## Task to complete
In the records that follow, the lines from the one containing "left ear: (447, 38)" to the one containing "right eye: (98, 139)", inclusive, are to be given again exactly.

**********

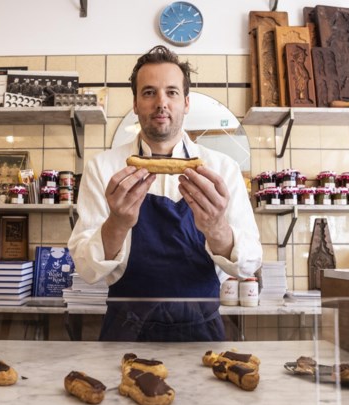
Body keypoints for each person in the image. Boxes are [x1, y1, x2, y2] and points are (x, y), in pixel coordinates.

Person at [67, 45, 262, 342]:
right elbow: (87, 270)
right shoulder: (104, 168)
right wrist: (117, 222)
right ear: (135, 103)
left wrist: (216, 228)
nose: (161, 103)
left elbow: (249, 262)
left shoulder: (222, 168)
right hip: (125, 329)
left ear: (185, 103)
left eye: (171, 92)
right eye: (149, 92)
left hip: (202, 329)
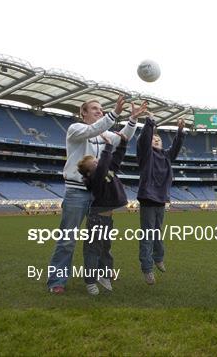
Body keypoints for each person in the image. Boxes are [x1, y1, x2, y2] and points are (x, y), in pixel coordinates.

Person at [47, 96, 147, 294]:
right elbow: (94, 129)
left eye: (101, 109)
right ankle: (57, 281)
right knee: (67, 239)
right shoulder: (75, 129)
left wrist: (132, 120)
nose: (99, 111)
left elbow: (123, 138)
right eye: (94, 108)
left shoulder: (105, 134)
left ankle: (102, 274)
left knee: (100, 239)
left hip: (100, 195)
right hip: (76, 192)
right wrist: (115, 114)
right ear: (82, 113)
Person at [136, 113, 185, 285]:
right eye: (153, 138)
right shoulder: (146, 154)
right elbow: (143, 140)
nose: (156, 140)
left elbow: (176, 148)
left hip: (161, 200)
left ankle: (158, 258)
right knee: (148, 234)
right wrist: (150, 123)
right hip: (148, 199)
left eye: (159, 139)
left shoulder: (166, 156)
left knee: (157, 232)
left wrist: (180, 131)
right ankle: (147, 268)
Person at [77, 132, 128, 295]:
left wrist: (123, 144)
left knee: (106, 249)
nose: (98, 162)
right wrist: (108, 146)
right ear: (89, 173)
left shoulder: (105, 171)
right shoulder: (95, 179)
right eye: (94, 163)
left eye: (97, 160)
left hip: (107, 219)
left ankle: (104, 275)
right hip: (97, 219)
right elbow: (105, 162)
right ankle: (90, 282)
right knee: (93, 250)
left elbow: (116, 160)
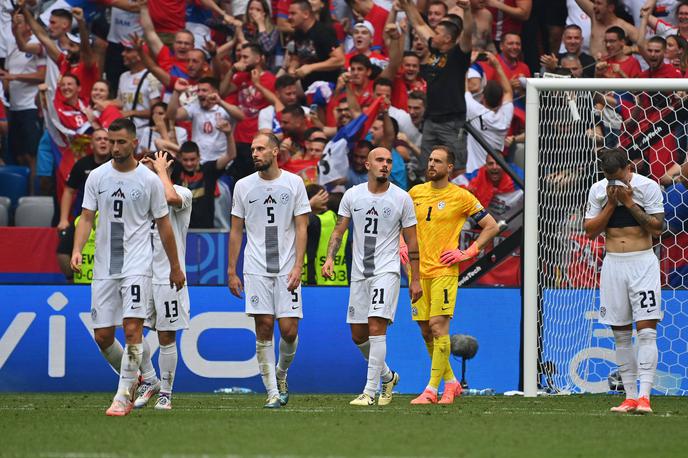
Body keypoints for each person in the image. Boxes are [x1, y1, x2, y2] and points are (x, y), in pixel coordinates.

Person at [70, 118, 185, 416]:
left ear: (134, 143)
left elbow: (164, 227)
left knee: (132, 328)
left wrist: (174, 266)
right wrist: (77, 249)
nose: (115, 147)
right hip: (105, 266)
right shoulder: (96, 176)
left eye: (121, 142)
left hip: (137, 264)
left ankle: (123, 394)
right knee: (103, 337)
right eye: (112, 141)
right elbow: (86, 217)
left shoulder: (148, 181)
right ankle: (141, 377)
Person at [322, 147, 423, 406]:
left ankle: (370, 391)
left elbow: (412, 241)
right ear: (367, 165)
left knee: (377, 326)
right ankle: (388, 376)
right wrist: (331, 257)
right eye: (380, 160)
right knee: (358, 334)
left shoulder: (401, 198)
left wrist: (415, 278)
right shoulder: (352, 195)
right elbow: (339, 230)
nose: (385, 165)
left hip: (385, 272)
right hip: (359, 274)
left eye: (389, 161)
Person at [406, 145, 498, 404]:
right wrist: (403, 245)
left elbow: (490, 226)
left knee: (438, 326)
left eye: (438, 161)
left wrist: (468, 252)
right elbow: (403, 224)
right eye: (430, 159)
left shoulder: (462, 196)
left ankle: (430, 390)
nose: (431, 164)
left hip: (444, 270)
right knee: (425, 330)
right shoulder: (415, 193)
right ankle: (451, 382)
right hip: (418, 270)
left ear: (449, 168)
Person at [227, 132, 311, 408]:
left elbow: (301, 226)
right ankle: (272, 392)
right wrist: (231, 270)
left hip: (287, 266)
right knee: (263, 327)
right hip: (255, 268)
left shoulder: (294, 183)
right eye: (253, 149)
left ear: (275, 152)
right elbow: (236, 230)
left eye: (261, 149)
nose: (255, 153)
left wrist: (298, 265)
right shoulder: (243, 186)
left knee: (289, 330)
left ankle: (281, 373)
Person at [583, 148, 664, 414]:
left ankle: (644, 397)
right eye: (610, 180)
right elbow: (591, 231)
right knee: (620, 336)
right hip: (613, 265)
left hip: (642, 263)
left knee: (647, 331)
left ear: (629, 168)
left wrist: (629, 203)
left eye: (618, 178)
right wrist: (610, 204)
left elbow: (656, 228)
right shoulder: (598, 190)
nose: (614, 184)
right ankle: (629, 397)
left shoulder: (648, 187)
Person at [134, 151, 193, 411]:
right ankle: (149, 379)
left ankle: (166, 393)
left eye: (152, 159)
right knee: (132, 330)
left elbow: (169, 197)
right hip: (140, 272)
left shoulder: (182, 192)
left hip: (168, 275)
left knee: (167, 336)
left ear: (166, 165)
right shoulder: (139, 197)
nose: (145, 163)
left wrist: (161, 172)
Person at [399, 0, 473, 172]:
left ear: (447, 38)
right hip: (431, 121)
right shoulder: (434, 50)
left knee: (455, 170)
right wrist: (408, 5)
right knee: (428, 169)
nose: (432, 34)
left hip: (451, 122)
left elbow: (468, 33)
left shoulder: (459, 55)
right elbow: (418, 24)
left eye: (437, 32)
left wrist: (467, 10)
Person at [56, 129, 112, 280]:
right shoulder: (82, 165)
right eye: (98, 139)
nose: (103, 141)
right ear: (92, 145)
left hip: (110, 218)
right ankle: (72, 281)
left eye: (106, 139)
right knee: (62, 252)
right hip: (83, 217)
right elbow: (68, 191)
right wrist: (63, 219)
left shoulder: (116, 164)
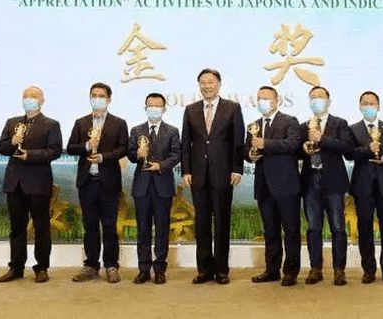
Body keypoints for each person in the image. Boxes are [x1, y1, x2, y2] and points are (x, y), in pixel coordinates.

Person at [181, 68, 245, 285]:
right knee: (201, 223)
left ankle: (221, 270)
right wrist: (186, 170)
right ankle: (204, 269)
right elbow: (186, 143)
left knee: (221, 222)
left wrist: (237, 168)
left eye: (210, 82)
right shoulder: (191, 110)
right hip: (198, 175)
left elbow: (238, 141)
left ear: (219, 84)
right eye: (203, 82)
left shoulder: (232, 108)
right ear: (199, 85)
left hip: (223, 174)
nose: (207, 86)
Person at [0, 85, 62, 283]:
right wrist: (12, 142)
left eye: (34, 96)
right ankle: (16, 267)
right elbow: (2, 147)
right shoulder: (12, 122)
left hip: (38, 182)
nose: (29, 99)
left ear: (42, 101)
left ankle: (41, 268)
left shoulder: (51, 124)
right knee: (17, 227)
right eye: (26, 96)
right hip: (14, 183)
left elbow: (55, 151)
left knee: (41, 226)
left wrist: (30, 155)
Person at [67, 82, 128, 284]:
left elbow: (123, 149)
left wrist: (103, 157)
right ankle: (91, 265)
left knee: (110, 226)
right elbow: (71, 147)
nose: (97, 98)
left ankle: (111, 265)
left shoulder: (118, 123)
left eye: (101, 95)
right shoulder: (81, 122)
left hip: (108, 182)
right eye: (94, 95)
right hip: (87, 182)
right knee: (90, 225)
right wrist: (87, 145)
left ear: (109, 99)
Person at [347, 91, 383, 284]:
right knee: (364, 229)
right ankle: (368, 270)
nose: (368, 106)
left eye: (372, 103)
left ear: (378, 106)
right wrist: (367, 150)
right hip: (362, 186)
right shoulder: (353, 129)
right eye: (365, 103)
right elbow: (349, 154)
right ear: (359, 106)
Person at [246, 86, 301, 286]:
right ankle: (272, 270)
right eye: (260, 98)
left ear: (277, 100)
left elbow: (292, 144)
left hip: (286, 186)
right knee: (270, 231)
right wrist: (250, 154)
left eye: (267, 98)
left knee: (291, 230)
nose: (263, 102)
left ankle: (291, 271)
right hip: (263, 187)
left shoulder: (289, 121)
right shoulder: (253, 125)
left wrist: (265, 144)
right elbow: (247, 151)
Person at [299, 86, 353, 286]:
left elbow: (347, 148)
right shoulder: (303, 126)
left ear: (328, 101)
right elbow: (295, 151)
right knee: (313, 228)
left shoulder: (340, 123)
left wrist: (322, 138)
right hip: (310, 181)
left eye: (320, 97)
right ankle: (316, 269)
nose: (316, 100)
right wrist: (304, 148)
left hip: (334, 181)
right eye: (312, 97)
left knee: (338, 228)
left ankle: (339, 270)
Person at [127, 93, 180, 284]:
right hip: (141, 186)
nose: (154, 109)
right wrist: (137, 153)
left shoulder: (172, 131)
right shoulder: (136, 130)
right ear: (145, 108)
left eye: (158, 106)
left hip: (162, 186)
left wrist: (161, 165)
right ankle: (143, 269)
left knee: (162, 229)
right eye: (150, 106)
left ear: (164, 109)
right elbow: (130, 154)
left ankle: (159, 269)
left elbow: (176, 154)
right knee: (143, 229)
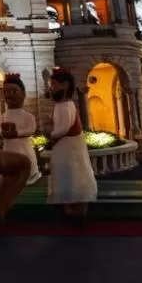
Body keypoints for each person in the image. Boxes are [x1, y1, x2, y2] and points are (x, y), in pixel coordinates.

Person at [45, 68, 98, 223]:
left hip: (71, 146)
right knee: (63, 174)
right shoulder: (60, 105)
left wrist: (50, 134)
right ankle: (67, 208)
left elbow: (64, 128)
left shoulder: (67, 105)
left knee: (75, 175)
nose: (52, 87)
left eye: (54, 84)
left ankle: (79, 209)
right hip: (63, 148)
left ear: (65, 85)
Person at [0, 74, 42, 185]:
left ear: (23, 94)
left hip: (23, 146)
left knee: (26, 160)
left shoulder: (27, 116)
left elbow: (31, 129)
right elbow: (0, 129)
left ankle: (29, 175)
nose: (9, 95)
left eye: (14, 92)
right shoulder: (3, 115)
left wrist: (17, 133)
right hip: (9, 146)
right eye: (7, 92)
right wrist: (4, 133)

**********

## Exercise output
left ear: (447, 38)
right hip: (431, 121)
right shoulder: (434, 50)
left knee: (455, 170)
right wrist: (408, 5)
right knee: (428, 169)
nose: (432, 34)
left hip: (451, 122)
left elbow: (468, 33)
left shoulder: (459, 55)
right elbow: (418, 24)
left eye: (437, 32)
left wrist: (467, 10)
Person at [56, 129, 112, 280]:
right shoulder: (82, 165)
right eye: (98, 139)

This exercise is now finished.